The introduction of vitriﬁcation method for cryopreservation of gametes/embryo in assissted reproductive technology (ART) increased the efficacy of freez-thawing method esspecislly its post-thawing survival rate. This efficient method provides an excellent solution to postpone embryo transfer in natural cycles with adequate number and timing for main challenges of ART such as polycystic ovarian syndrome (PCOS), pre-implantation genetics diagnosis/screening (PGD/PGS), advanced female age, low responders, repeated implantation failure (RIF), multiple pregnancy, third-party reproduction, etc (1).
The first baby was born from frozen-thawed embryos in Australia in 1984 and subsequently in USA in1986. Regarding limitations of cryopreservation techniques, its low efficiency and low post-thawing survival rate of embryos, less than 1% of all cycles were frozen-thawed embryo transfer (FET) at that time. It increased up to 30% in 2004 and this rate is growing not only due to its better success rate compared to fresh embryo transfer but also because of worldwide advocacy of elective single embryo transfer (eSET) over multiple embryo transfer. At recent, it is estimated that more than 50% of the children born following ART are from frozen-thawing cycles (2).
The success rate of IVF was less than 1% at the birth of Louise Brown, but its success rate has increased with the development of ART techniques up to 30% in 2000. The speed of growth has declined since then; however, the development of cryopreservation techniques leads to more success of frozen-thawing cycles than fresh ET, so that the overall success of frozen-thawing blastocyst transfer cycles is more than 50% and in some cases, the use of embryo transfer together with PGS techniques increase the ART success rate up to 80% (3, 1).
At recent, an efficient cryopreservation technique for gametes, embryos and reproductive tissues has important functions that are critical and the main pratice of each ART program. It extends time for embryo evaluation, allows systematic application of elective single embryo transfer policy, enables egg banking for donation and/or for oocyte accumulation, permits fertility preservation for medical and non-medical indications, enhances cumulative live birth rate per oocyte retrieval cycle and also provides the opportunity to perform cycle segmentation.
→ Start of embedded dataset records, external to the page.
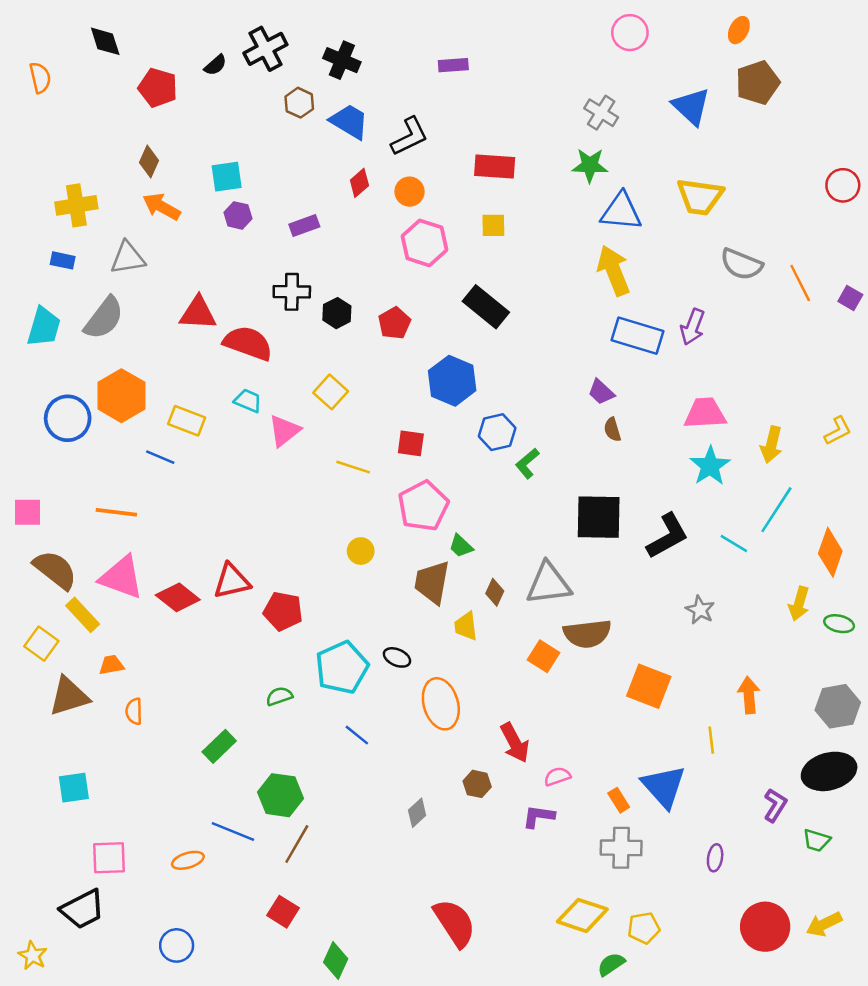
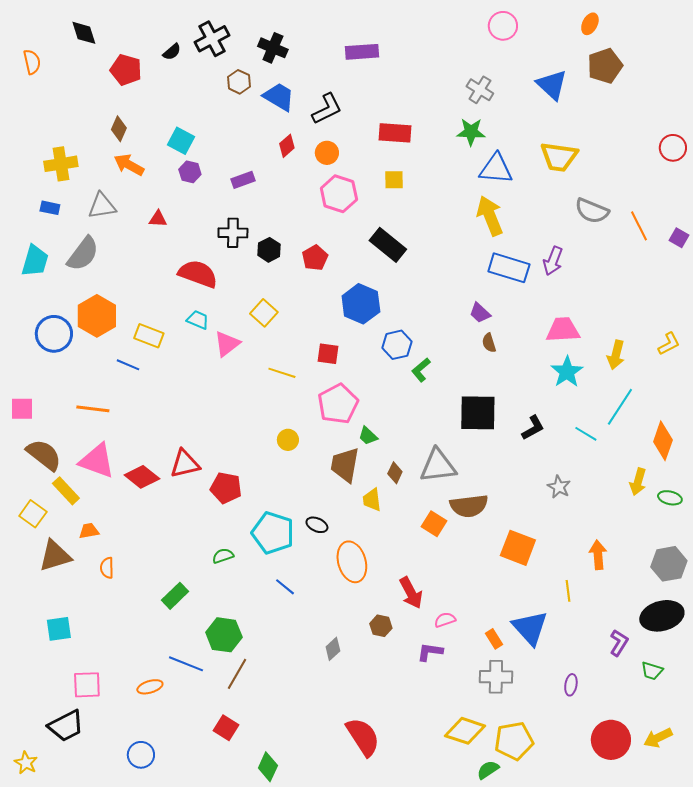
purple rectangle: (453, 65) -> (362, 52), size x1.4
cyan square: (227, 177) -> (181, 141), turned 36
red triangle: (198, 313) -> (158, 219), moved, size x0.6
black L-shape: (667, 536) -> (533, 428), size x0.7
cyan pentagon: (342, 667) -> (273, 533), turned -30
yellow pentagon: (644, 928) -> (514, 741), size x1.5

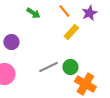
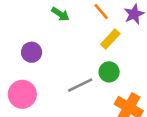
green circle: (70, 67) -> (109, 72), moved

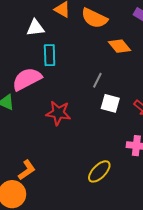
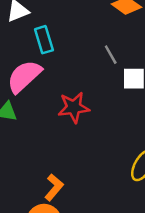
gray line: (97, 80) -> (111, 55), turned -42

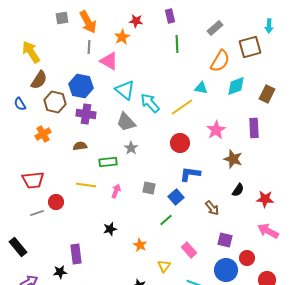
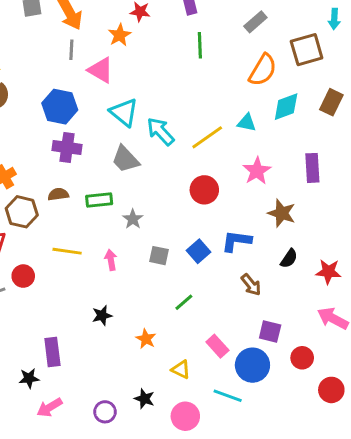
cyan triangle: (201, 88) -> (247, 123), moved
brown rectangle: (267, 94) -> (331, 102), moved
brown hexagon: (55, 102) -> (22, 212), moved
gray star: (131, 148) -> (133, 219), moved
green rectangle: (108, 162) -> (99, 200), moved
blue L-shape: (190, 174) -> (236, 241), moved
pink arrow: (116, 191) -> (111, 260), turned -32
blue square: (176, 197) -> (198, 251), moved
yellow triangle: (164, 266) -> (181, 369), turned -40
blue circle: (226, 270) -> (252, 365), moved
Following the successful birth of the first IVF baby and low success rate of fresh ET, Edwards and Steptoe discussed the negative effects of supper physiological levels of exogenous and endogenous hormones during ovarian stimulation on endometrium and its receptivity. Therefore, they suggested that freezing all embryos for subsequent transfers of thawed embryos is the best method (3).
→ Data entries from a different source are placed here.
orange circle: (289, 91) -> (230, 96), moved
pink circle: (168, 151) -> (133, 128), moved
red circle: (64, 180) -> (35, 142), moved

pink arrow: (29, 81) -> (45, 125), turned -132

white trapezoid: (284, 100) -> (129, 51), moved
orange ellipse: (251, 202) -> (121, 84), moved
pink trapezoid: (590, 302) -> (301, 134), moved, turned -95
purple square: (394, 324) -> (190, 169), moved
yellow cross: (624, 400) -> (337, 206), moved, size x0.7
Unfortunately, the cryopreservation technology was very poor especially at early stages of its development, so the first IVF baby was born from a fresh ET and thus fresh ET became the default standard of ART. Over time, this approach has changed, so the rate of fresh ET reduced and in return the rate of frozen embryo transfer increased, so that the freeze all policy is going to be the dominant dialogue and practice in ART. Despite limited evidence, there is some concern on its effectiveness, increased cost-per-pregnancy and time-to-pregnancy (1).
Similar to all medical procedures, in spite of several advantages and strengths of freeze all policy, it has some threats especially significantly increased rate of large-for-gestational age (LGA) babies in frozen cycles (4).
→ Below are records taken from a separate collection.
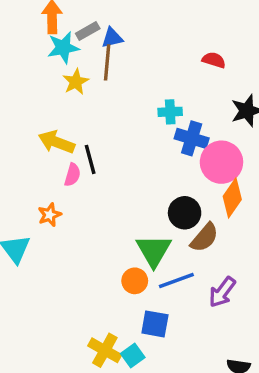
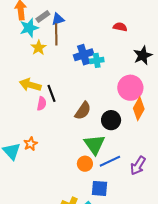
blue cross: (192, 138) -> (84, 55), moved, turned -30
orange star: (50, 215) -> (31, 144), moved
brown semicircle: (204, 238) -> (83, 111), moved

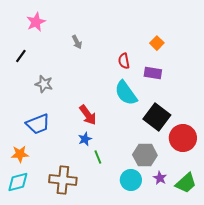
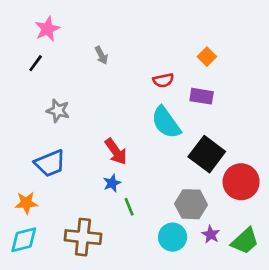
black line: (21, 56) -> (36, 63), moved
red semicircle: (124, 61) -> (163, 80), turned -91

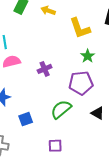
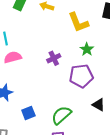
purple cross: (45, 69) -> (54, 58), moved
green semicircle: (61, 109) -> (61, 115), moved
There are few randomized clinical trials (RCT) in comparing freeze all protocols with fresh embryo transfer; however, most studies are not randomized and also there are four acceptable RCT works in different groups of infertile couples which are difficult to be compared. According to these results, benefits of freeze all strategy are likely for patients with good ovarian response and women with suboptimal/poor response had better results with fresh ET. Moreover, obstetric and perinatal outcomes regarding frozen ET are controversial (5).
In addition, studies about cost and time concerns in freeze all policy do not seem to be valid since in some cases, the time spent and the cost per successful clinical pregnancy is less than that in fresh ET (6, 7).
Since the health of ART born children during the whole length of life is important, considering above concerns, caution should be taken in using freeze all policy universally for all infertile couples. Therefore, more evidence is needed on the ramifications of freezing embryos and until then ART programs might adopt an individualized policy. Future studies may confirm the advantages of FET or refuse these findings and support fresh ET. Therefore, clinicians should carefully decide before adopting freeze all embryos as a beneficent policy for all patients.